Its filing also said that such an order would not be intended "to prohibit quotation or reference to public court records of the case or [Trump's] proclamations of innocence."
Government lawyers argued that Trump "has an established practice of issuing inflammatory public statements targeted at individuals or institutions that present an obstacle or challenge to him."
They said that after the 2020 election, he focused on the election system and on election officials and others tasked with "carrying out civic duties to implement fair elections." The government noted that those who were named by Trump in his tweets "were subject to threats and harassment."
The filing cited a few examples of this, noting that one individual told the House select committee that investigated the Capitol riot, "After the President tweeted at me by name, calling me out the way that he did, the threats became much more specific, much more graphic, and included not just me by name but included members of my family by name, their ages, our address, pictures of our home. Just every bit of detail that you could imagine.
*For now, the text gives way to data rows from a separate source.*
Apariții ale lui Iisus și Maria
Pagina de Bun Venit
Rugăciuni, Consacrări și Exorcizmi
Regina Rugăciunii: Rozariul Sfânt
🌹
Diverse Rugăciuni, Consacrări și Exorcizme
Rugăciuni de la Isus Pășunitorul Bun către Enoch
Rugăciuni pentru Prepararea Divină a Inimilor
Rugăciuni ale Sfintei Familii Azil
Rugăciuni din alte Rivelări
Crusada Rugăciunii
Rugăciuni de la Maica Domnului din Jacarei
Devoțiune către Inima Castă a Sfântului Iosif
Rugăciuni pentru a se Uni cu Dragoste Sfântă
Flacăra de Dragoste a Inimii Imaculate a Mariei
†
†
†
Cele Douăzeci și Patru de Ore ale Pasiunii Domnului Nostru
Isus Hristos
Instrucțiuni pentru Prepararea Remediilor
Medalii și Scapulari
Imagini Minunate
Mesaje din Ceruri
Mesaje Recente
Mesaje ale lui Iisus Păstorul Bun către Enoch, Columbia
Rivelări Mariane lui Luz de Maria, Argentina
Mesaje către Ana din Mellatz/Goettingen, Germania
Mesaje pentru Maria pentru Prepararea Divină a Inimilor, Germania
That was what changed with that tweet."
The Trump campaign in a statement said the DOJ is "corruptly and cynically continuing to attempt to deprive President Trump of his First Amendment rights."
"This is nothing more than blatant election interference because President Trump is by far the leading candidate in this race," the Trump campaign said. "The American people— the voters— see right through this un-Constitutional charade and will send President Trump back to the White House."
The government redacted the official's name in its court filing, but that quote came from the Jan. 6 House select committeein June 2022.
Trump responded to the special counsel's request of the court on Truth Social.
"So, I'm campaigning for President against an incompetent person who has WEAPONIZED the DOJ & FBI to go after his Political Opponent, & I am not allowed to COMMENT," he wrote. "They Leak, Lie, & Sue, & they won't allow me to SPEAK? How else would I explain that Jack Smith is DERANGED, or Crooked Joe is INCOMPETENT?"
Trump was indicted by a federal grand jury on four charges related to his alleged attempts to reverse the 2020 election results and has pleaded not guilty.
Kathryn Watson contributed to this report.